Alexander Vinogradov asumió el rol de Timur, con una voz de bajo de notable rotundidad y sólida emisión, de timbre distinguido y homogéneo en todos los registros. La del bajo moscovita fue la mejor intervención solista del primer acto y completó una más que meritoria actuación. Será interesante verlo en roles de mayor peso. Por su parte, Toni Marsol (Ping), Francisco Vas (Pang) y Mikeldi Atxlandabaso (Pong) –quien atraviesa un momento vocalmente dulce, con una voz de una muy notable proyección– formaron un estupendo trío de ministros, tres roles cómicos, pero primordiales, y que exigen ser cantados con el mayor esmero y una buena línea, como fue el caso.
Michael Borth cumplió con corrección en las dos intervenciones de su rol de Mandarín, mientras que, por último, el gran Chris Merritt asumió el testimonial papel de Altoum. El otrora figura fundamental en la exhumación de la obra rossiniana que tuvo lugar en los años ochenta exhibió, en su breve intervención del segundo acto, una voz de timbre más baritonal que tenoril y que evidenciaba claramente el paso de los años, aunque correctamente emitida, si bien con algún traspiés puntual.
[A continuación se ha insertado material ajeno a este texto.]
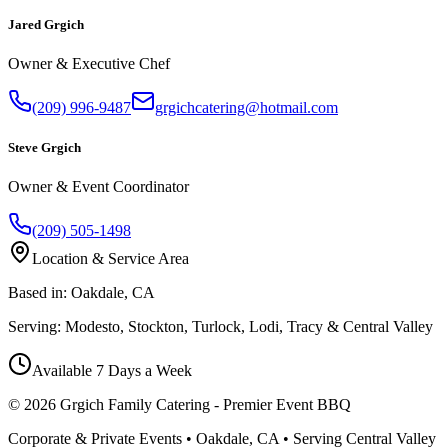
Jared Grgich
Owner & Executive Chef
(209) 996-9487
grgichcatering@hotmail.com
Steve Grgich
Owner & Event Coordinator
(209) 505-1498
Location & Service Area
Based in:
Oakdale, CA
Serving:
Modesto, Stockton, Turlock, Lodi, Tracy & Central Valley
Available 7 Days a Week
©
2026
Grgich Family Catering - Premier Event BBQ
Corporate & Private Events • Oakdale, CA • Serving Central Valley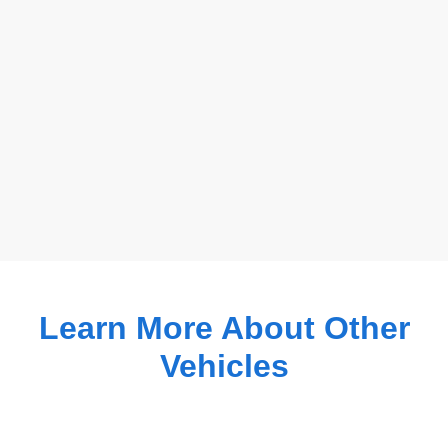
Learn More About Other
Vehicles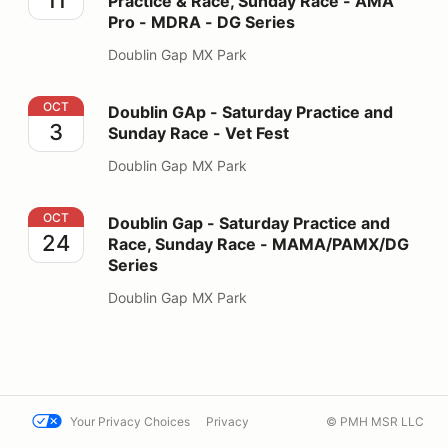
Practice & Race, Sunday Race - AMA
Pro - MDRA - DG Series
Doublin Gap MX Park
Doublin GAp - Saturday Practice and Sunday Race - Ve
OCT
Doublin GAp - Saturday Practice and
3
Sunday Race - Vet Fest
Doublin Gap MX Park
Doublin Gap - Saturday Practice and Race, Sunday R
OCT
Doublin Gap - Saturday Practice and
24
Race, Sunday Race - MAMA/PAMX/DG
Series
Doublin Gap MX Park
Your Privacy Choices
Privacy
© PMH MSR LLC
La Orquesta del Gran Teatre del Liceu completó una actuación de buen nivel. La partitura de Turandot es una maravilla de orquestación y supone una oportunidad de absoluto lucimiento que no desaprovechó el conjunto estable del teatro bajo la batuta del maestro titular, Josep Pons, quien, en términos generales, logró un sonido bien empastado de todas las secciones, claro en las texturas y fiel a la riqueza tímbrica de la obra. Sin embargo, la lectura de Pons adoleció de falta de vigor con unos tempi demasiado lentos en las importantísimas escenas tumultuosas del primer acto, como la gran intervención del coro tras el anuncio del Mandarín (“Muoia! Si, muoia!”). Por otro lado, la percusión fue desmesuradamente estrepitosa en algunos momentos, como por ejemplo en algunas intervenciones de los gongs. Defectos o desajustes que, pese a todo, no empañaron un buen desempeño orquestal, complementado por la notable intervención del coro, al que Puccini reserva en su ópera un impactante protagonismo. La formación dirigida por Contxita Garcia, reforzada por el Coro Intermezzo (de manera no acreditada), se mostró sólida y bastante saneada en comparación con las últimas actuaciones de la temporada anterior. Esperemos que no se trate de un espejismo, y esperemos también que esta Turandot, con sus aciertos y defectos, sea el inicio de una temporada que vaya a más y que alcance la altura de la efeméride que celebrará.